Author(s)
Jose Immanuel Ilagan, BS
Nathan R. Barefoot BS
Rupali N. Shah, MD
Robert A. Buckmire, MD
Affiliation(s)
University of North Carolina- Chapel Hill
Abstract:
Background: Glottic insufficiency commonly results from vocal fold paralysis, paresis, or atrophy. Type 1 thyroplasty has long been considered the gold standard for surgical rehabilitation of this condition. Following surgery, additional voice therapy is intermittently recommended to further optimize voice outcomes. However, its specific impact on voice outcomes after surgery poorly defined. Aims: Evaluate the impact of postoperative voice therapy on patient-reported outcome measures (“PROMs”): Voice Related Quality of Life and Glottal Function Index) and perceptual (Grade Roughness, Breathiness, Asthenia, Strain, “GRBAS”) voice outcomes following Type 1 thyroplasty, and, determine whether outcomes differ by demographic variables, timing or number of voice therapy sessions.

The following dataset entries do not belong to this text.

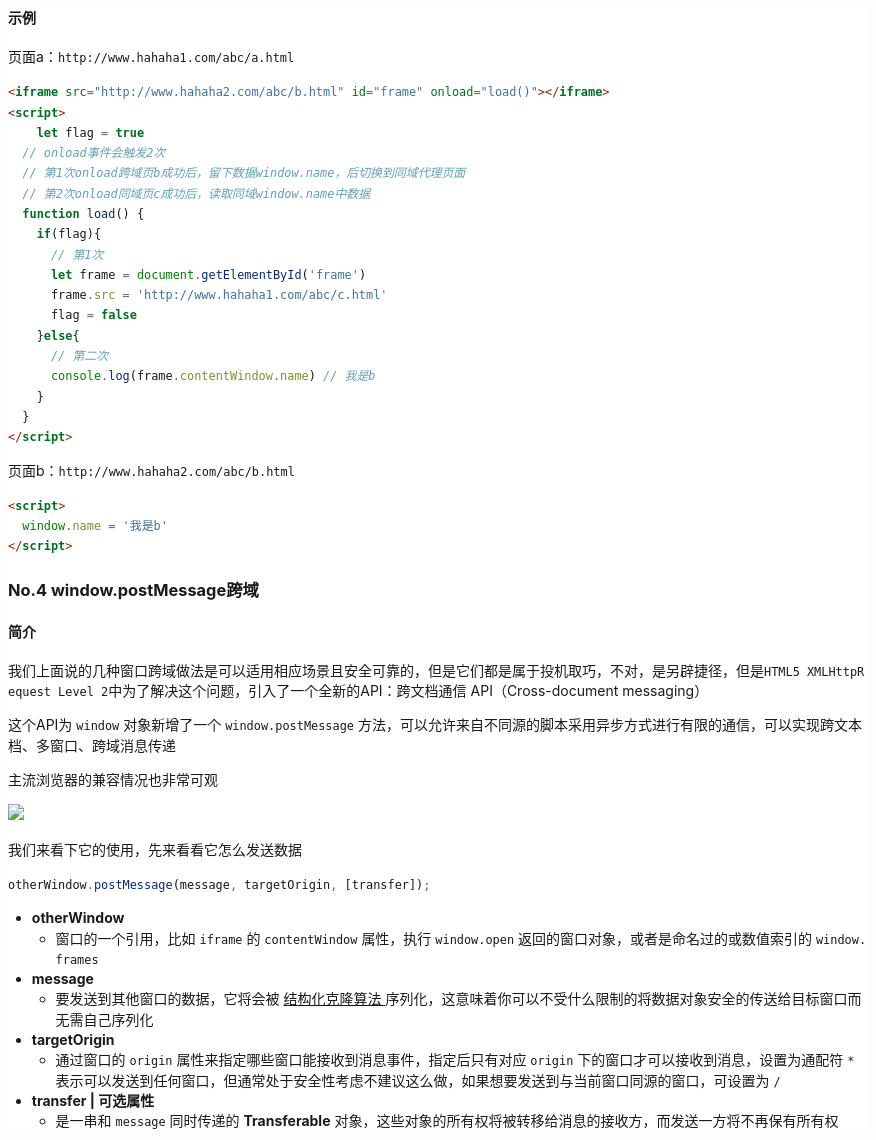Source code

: 

#### 示例

页面a：`http://www.hahaha1.com/abc/a.html`

```html
<iframe src="http://www.hahaha2.com/abc/b.html" id="frame" onload="load()"></iframe>
<script>
	let flag = true
  // onload事件会触发2次
  // 第1次onload跨域页b成功后，留下数据window.name，后切换到同域代理页面
  // 第2次onload同域页c成功后，读取同域window.name中数据
  function load() {
    if(flag){
      // 第1次
      let frame = document.getElementById('frame')
      frame.src = 'http://www.hahaha1.com/abc/c.html'
      flag = false
    }else{
      // 第二次
      console.log(frame.contentWindow.name) // 我是b
    }
  }
</script>
```

页面b：`http://www.hahaha2.com/abc/b.html`

```html
<script>
  window.name = '我是b'  
</script>
```



### No.4 window.postMessage跨域

#### 简介

我们上面说的几种窗口跨域做法是可以适用相应场景且安全可靠的，但是它们都是属于投机取巧，不对，是另辟捷径，但是`HTML5 XMLHttpRequest Level 2`中为了解决这个问题，引入了一个全新的API：跨文档通信 API（Cross-document messaging）

这个API为 `window` 对象新增了一个 `window.postMessage` 方法，可以允许来自不同源的脚本采用异步方式进行有限的通信，可以实现跨文本档、多窗口、跨域消息传递

主流浏览器的兼容情况也非常可观

![](https://gitee.com/IsboyJC/PictureBed/raw/master/other/image-20200708230157729.png)

我们来看下它的使用，先来看看它怎么发送数据

```js
otherWindow.postMessage(message, targetOrigin, [transfer]);
```

- **otherWindow**
  - 窗口的一个引用，比如 `iframe` 的 `contentWindow` 属性，执行 `window.open` 返回的窗口对象，或者是命名过的或数值索引的 `window.frames` 
- **message**
  - 要发送到其他窗口的数据，它将会被 [结构化克隆算法 ](https://developer.mozilla.org/en-US/docs/DOM/The_structured_clone_algorithm) 序列化，这意味着你可以不受什么限制的将数据对象安全的传送给目标窗口而无需自己序列化
- **targetOrigin**
  - 通过窗口的 `origin` 属性来指定哪些窗口能接收到消息事件，指定后只有对应 `origin` 下的窗口才可以接收到消息，设置为通配符 `*` 表示可以发送到任何窗口，但通常处于安全性考虑不建议这么做，如果想要发送到与当前窗口同源的窗口，可设置为 `/` 
- **transfer | 可选属性** 
  - 是一串和 `message` 同时传递的 **Transferable** 对象，这些对象的所有权将被转移给消息的接收方，而发送一方将不再保有所有权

Methods: A retrospective chart review identified patients undergoing 1 thyroplasty and subsequent voice therapy between 2014 and June 2025. Demographics, diagnoses, surgical, and therapy variables were collected from patient charts. Available pre-operative, post-operative and post-therapy PROMs and perceptual ratings were collected. Changes in scores were analyzed using two-tailed T-tests.
Results: 76 patients met the criteria for inclusion. PROMs and GRBAS improved significantly following thyroplasty (both: p < 0.0001). No significant PROM improvement was observed following postoperative voice therapy. GRBAS demonstrated additional significant improvement following postsurgical voice therapy for the entire cohort, (p < 0.0001) and for the paresis diagnostic subgroup, but not for paralysis subgroup. No significant differences were detected across demographic or clinical subgroups for PROM nor GRBAS outcomes.
Conclusion: While PROM scores did not change significantly following postoperative voice therapy, GRBAS did, suggesting additional perceptual benefit to thyroplasty voice outcomes following post-operative behavioral voice therapy.